Ondine Biomedical Inc., a medical technology company developing photodisinfection-based products, announces that the Food and Drug Administration (FDA) has approved a human clinical study to investigate the use of photodisinfection for the in-situ microbial disinfection of endotracheal tubes as a means to prevent ventilator associated pneumonia (VAP). VAP is the No. 1 cause of healthcare-associated infections in intensive care unit patients.
The photodisinfection treatment system to be used in the study was developed by Ondines wholly owned subsidiary, Advanced Photodynamic Technologies, Inc. (APT). Funding of the study site and investigator costs as well as all fees incurred to perform all independent clinical study monitoring requirements, data base management and statistical analyses is via the direct payment of these costs by a third party under the terms of a government grant. APT will be responsible for, among other things, providing at its cost the study devices, consisting of the lasers and the photosensitizing agent. The clinical study, which involves one clinical site, is expected to commence in the third quarter of 2011 and to take at least one year to complete.

# DATA PROVIDED
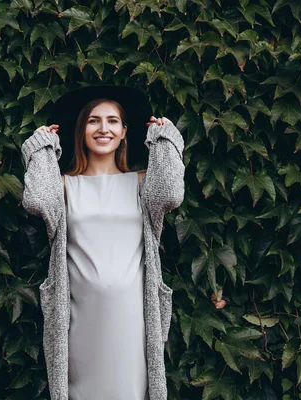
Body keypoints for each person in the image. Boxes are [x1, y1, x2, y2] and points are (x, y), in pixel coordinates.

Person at [21, 85, 185, 400]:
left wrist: (164, 139)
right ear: (80, 130)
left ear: (125, 132)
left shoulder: (141, 183)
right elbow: (37, 200)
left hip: (133, 321)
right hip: (79, 322)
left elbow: (171, 193)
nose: (103, 128)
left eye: (112, 121)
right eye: (93, 121)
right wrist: (42, 147)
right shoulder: (64, 185)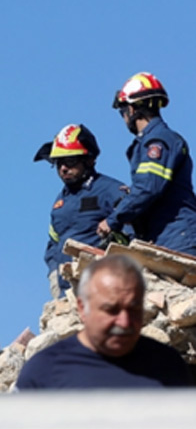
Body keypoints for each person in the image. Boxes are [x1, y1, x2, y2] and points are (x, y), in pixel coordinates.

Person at [15, 254, 192, 389]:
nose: (124, 322)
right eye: (111, 310)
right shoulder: (43, 373)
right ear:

# THE PROBLEM
Reproduce the passage of the photodisinfection study announcement from "Ondine Biomedical Inc., a" up to and including "care unit patients.", replacing "endotracheal tubes" with "breathing tubes".

# THE ANSWER
Ondine Biomedical Inc., a medical technology company developing photodisinfection-based products, announces that the Food and Drug Administration (FDA) has approved a human clinical study to investigate the use of photodisinfection for the in-situ microbial disinfection of breathing tubes as a means to prevent ventilator associated pneumonia (VAP). VAP is the No. 1 cause of healthcare-associated infections in intensive care unit patients.